Liu Mingyi, une psychologue sociale, explique : « C’est là l’un des changements clés à s’être produits en Chine au cours de ses vingt années d’ouverture et de réforme. Au milieu des années 90, en dépit de l’ouverture de la Chine sur l’étranger, l’économie du pays restait fragile. Les Chinois étaient donc plus circonspects envers l’Occident, craignant que la culture traditionnelle chinoise ne soit encore plus affaiblie. Depuis ce temps, la croissance soutenue et rapide de l’économie chinoise et sa proéminence accrue dans le cadre économique mondial ont donné au peuple chinois plus de confiance en soi et d’assurance dans la culture traditionnelle. Les Chinois font désormais preuve de davantage d’objectivité et de tolérance à l’égard des cultures étrangères.»
« Ces années-ci, la garde-robe des Chinois comprend de nombreux vêtements », dit Liu Min, concepteur de l’Institut de recherche et de conception des vêtements de Chine. « Ils ont appris à porter différents vêtements selon les occasions, à harmoniser les couleurs et les tissus et à accorder davantage d’attention à la coupe du vêtement. Avant 1995, ces facteurs auraient semblé une extravagance pour la majorité. »
À l’heure actuelle, les gens veulent des vêtements non seulement pour se vêtir, mais aussi pour exprimer leur personnalité, leurs états d’âme et leur attitude face à la vie. Ils parcourent les centres commerciaux, les boutiques et les marchés de gros à la recherche des bons vêtements, tout en résistant à l’impulsion d’acheter jusqu’à ce qu’ils aient trouvé exactement ce qu’ils veulent.

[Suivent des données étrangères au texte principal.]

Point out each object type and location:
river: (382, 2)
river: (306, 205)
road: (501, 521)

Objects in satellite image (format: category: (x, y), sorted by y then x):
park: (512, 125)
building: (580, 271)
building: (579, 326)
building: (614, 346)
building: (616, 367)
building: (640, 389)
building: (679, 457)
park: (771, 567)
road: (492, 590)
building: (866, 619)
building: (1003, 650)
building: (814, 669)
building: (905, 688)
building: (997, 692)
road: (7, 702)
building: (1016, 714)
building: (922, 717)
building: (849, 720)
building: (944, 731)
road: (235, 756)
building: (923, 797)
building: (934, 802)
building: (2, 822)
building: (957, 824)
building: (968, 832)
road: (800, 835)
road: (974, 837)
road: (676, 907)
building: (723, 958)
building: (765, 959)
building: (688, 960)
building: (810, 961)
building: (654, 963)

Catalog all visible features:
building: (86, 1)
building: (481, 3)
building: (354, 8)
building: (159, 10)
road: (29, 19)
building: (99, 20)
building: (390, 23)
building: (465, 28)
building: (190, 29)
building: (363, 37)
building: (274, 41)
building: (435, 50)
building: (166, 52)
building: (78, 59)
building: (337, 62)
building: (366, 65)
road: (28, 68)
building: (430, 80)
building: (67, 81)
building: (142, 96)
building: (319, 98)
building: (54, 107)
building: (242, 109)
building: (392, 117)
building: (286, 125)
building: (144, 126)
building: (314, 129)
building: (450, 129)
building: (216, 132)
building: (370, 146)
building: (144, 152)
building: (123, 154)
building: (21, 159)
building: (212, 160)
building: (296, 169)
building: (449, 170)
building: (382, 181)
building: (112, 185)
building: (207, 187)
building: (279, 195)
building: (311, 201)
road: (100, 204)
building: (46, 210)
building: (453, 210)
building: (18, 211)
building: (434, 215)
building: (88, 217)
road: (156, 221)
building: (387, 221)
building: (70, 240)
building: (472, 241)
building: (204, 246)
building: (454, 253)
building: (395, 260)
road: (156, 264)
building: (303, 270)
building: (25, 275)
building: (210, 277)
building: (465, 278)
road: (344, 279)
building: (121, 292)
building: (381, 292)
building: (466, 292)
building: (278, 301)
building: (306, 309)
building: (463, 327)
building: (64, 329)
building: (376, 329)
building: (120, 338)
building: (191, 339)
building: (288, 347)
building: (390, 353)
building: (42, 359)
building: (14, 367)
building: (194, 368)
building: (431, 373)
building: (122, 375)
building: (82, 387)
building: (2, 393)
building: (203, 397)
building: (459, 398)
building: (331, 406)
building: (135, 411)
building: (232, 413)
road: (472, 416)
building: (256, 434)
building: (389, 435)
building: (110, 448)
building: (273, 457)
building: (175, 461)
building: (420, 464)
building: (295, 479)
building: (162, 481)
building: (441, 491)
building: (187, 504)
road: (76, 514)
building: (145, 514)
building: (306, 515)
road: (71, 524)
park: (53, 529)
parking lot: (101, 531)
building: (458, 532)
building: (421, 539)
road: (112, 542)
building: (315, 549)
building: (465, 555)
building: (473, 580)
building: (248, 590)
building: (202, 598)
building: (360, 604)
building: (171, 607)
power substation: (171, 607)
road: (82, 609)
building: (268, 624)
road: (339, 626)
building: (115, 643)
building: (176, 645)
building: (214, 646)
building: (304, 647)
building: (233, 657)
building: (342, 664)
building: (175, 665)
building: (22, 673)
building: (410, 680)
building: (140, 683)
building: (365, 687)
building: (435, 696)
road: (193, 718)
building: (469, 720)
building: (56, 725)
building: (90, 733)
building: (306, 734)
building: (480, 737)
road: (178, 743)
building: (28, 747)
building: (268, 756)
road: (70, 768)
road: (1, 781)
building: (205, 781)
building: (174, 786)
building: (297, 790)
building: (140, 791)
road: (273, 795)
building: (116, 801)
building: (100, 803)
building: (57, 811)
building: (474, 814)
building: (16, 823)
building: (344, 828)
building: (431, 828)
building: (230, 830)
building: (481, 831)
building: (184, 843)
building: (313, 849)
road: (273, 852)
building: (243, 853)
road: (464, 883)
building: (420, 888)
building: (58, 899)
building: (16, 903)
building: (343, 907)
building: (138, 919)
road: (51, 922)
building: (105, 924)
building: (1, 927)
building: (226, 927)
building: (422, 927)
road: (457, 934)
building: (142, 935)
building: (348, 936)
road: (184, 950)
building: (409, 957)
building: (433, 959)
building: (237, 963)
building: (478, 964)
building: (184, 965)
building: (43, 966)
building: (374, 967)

Selon une enquête menée par un journal populaire, les personnes qui aiment les vêtements de style traditionnel sont surtout des Chinois de la classe moyenne ; ces personnes ont un bon salaire, une bonne éducation, ont déjà étudié ou travaillé outre-mer, et la plupart ont de 30 à 40 ans.
Beaucoup de problèmes restent à régler dans le domaine des vêtements de style traditionnel, dont la manière de les faire passer d’un habillement exclusivement formel à un vêtement de tous les jours, de les adapter au rythme de la vie moderne et de les harmoniser avec d’autres vêtements. De tels problèmes auront sans contredit une influence sur la durée de cette vogue des vêtements de style traditionnel.